Wednesday, April 16, 2008

Societies, pathogens, and tea

Some societies emphasize the individual, whereas others place priority on the interests of the larger group. This "individualism–collectivism" split is one of the most fundamental differences between cultures.

For years, scientists and other bright types have wondered why "collectivism declines with distance from the equator, and why living in colder regions should promote individualism."

Well, some folks think they have finally found the answer — pathogens:

[C]ertain behaviors make you less likely to contract an infectious disease.
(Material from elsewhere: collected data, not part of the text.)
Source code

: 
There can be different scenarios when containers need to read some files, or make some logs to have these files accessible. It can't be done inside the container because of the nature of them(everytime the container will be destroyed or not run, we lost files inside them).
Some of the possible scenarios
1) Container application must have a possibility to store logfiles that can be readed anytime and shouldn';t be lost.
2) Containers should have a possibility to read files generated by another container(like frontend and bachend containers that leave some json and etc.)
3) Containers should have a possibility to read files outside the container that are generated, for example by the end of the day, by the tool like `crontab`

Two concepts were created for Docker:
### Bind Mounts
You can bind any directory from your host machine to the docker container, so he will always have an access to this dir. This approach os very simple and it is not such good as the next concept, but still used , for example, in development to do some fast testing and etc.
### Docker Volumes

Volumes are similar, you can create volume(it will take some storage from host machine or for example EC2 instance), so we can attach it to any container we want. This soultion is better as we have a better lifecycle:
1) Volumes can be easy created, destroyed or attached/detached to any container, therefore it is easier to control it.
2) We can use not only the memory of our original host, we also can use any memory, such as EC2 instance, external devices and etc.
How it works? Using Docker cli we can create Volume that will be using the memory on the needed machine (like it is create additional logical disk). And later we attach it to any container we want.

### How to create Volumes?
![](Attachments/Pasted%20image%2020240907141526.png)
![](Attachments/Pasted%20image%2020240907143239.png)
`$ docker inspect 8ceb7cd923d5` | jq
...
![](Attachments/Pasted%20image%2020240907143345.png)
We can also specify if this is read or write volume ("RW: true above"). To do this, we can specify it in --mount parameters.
A reluctance to interact with strangers can protect against pathogens because strangers are more likely to carry strange microbes that the group lacks immunity to . . . . Respect for traditions also works: ways of preparing food (using hot pepper, say, which kills microbes), rules about hygiene and laws about marriage (wed only in-group members, whose microbes you're probably immune to) likely arose to keep pathogens at bay. "Conformity helps maintain these buffers against disease," says Corey Fincher of the University of New Mexico; mavericks are dangerous.
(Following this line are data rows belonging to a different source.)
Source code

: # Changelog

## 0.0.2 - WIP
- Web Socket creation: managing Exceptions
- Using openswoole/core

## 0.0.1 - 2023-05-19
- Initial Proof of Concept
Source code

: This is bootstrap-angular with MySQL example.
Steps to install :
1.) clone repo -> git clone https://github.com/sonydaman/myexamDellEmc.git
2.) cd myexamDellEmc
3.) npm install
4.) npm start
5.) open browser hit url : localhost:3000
This theory also ties in with a theory about why the tradition of tea-drinking first developed in Asia thousands of years ago: Tea provided protection against pathogens, which became more and more problematic as humans began living in denser concentrations.

And now, thousands of years later, humankind is rediscovering the power of tea to fight pathogens, including the so-called superbugs.

Continuing a time-honored — and healthy — tradition.